This man," he demanded; "who is he?"
With an impatient gesture Hemingway signified Harris.
"He doesn't know who I am," he said. "He knows me as Hemingway. I am
Henry Brownell, of Waltham, Mass." Again his face sank into the palms
of his hands. "And I'm tired--tired," he moaned. "I am sick of not
knowing, sick of running away. I give myself up."
The detective breathed a sigh of relief that seemed to issue from his
soul.
"My God," he sighed, "you've given me a long chase! I've had eleven
months of you, and I'm as sick of this as you are." He recovered
himself sharply. As though reciting an incantation, he addressed
Hemingway in crisp, emotionless notes.
"Henry Brownell," he chanted, "I arrest you in the name of the
commonwealth of Massachusetts for the robbery, on October the eleventh,
nineteen hundred and nine, of the Waltham Title and Trust Company. I
understand," he added, "you waive extradition and return with me of
your own free will?"
With his face still in his hands, Hemingway murmured assent. The
detective stepped briskly and uninvited to the table and seated
himself. He was beaming with triumph, with pleasurable excitement.
"I want to send a message home, Mr. Consul," he said. "May I use your
cable blanks?"
Harris was still standing in the centre of the room looking down upon
the bowed head and shoulders of Hemingway. Since, in amazement, he had
sprung toward him, he had not spoken. And he was still silent.
Inside the skull of Wilbur Harris, of Iowa, U. S. A., American consul
to Zanzibar, East Africa, there was going forward a mighty struggle
that was not fit to put into words. For Harris and his conscience had
met and were at odds.

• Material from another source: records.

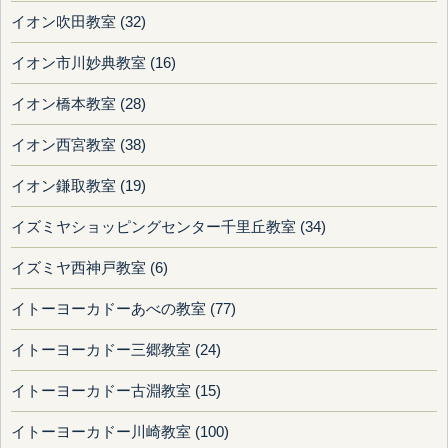
イオン吹田教室 (32)
イオン市川妙典教室 (16)
イオン橋本教室 (28)
イオン西宮教室 (38)
イオン鎌取教室 (19)
イズミヤショッピングセンター千里丘教室 (34)
イズミヤ西神戸教室 (6)
イトーヨーカドーあべの教室 (77)
イトーヨーカドー三郷教室 (24)
イトーヨーカドー古淵教室 (15)
イトーヨーカドー川崎教室 (100)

One way or the other the fight must be settled
at once, and whatever he decided must be for all time. This he
understood, and as his sympathies and conscience struggled for the
mastery the pen of the detective, scratching at racing speed across the
paper, warned him that only a few seconds were left him in which to
protest or else to forever after hold his peace.
So realistic had been the acting of Hemingway that for an instant
Harris himself had been deceived. But only for an instant. With his
knowledge of the circumstances he saw that Hemingway was not confessing
to a crime of his own, but drawing across the trail of the real
criminal the convenient and useful red herring. He knew that already
Hemingway had determined to sail the next morning.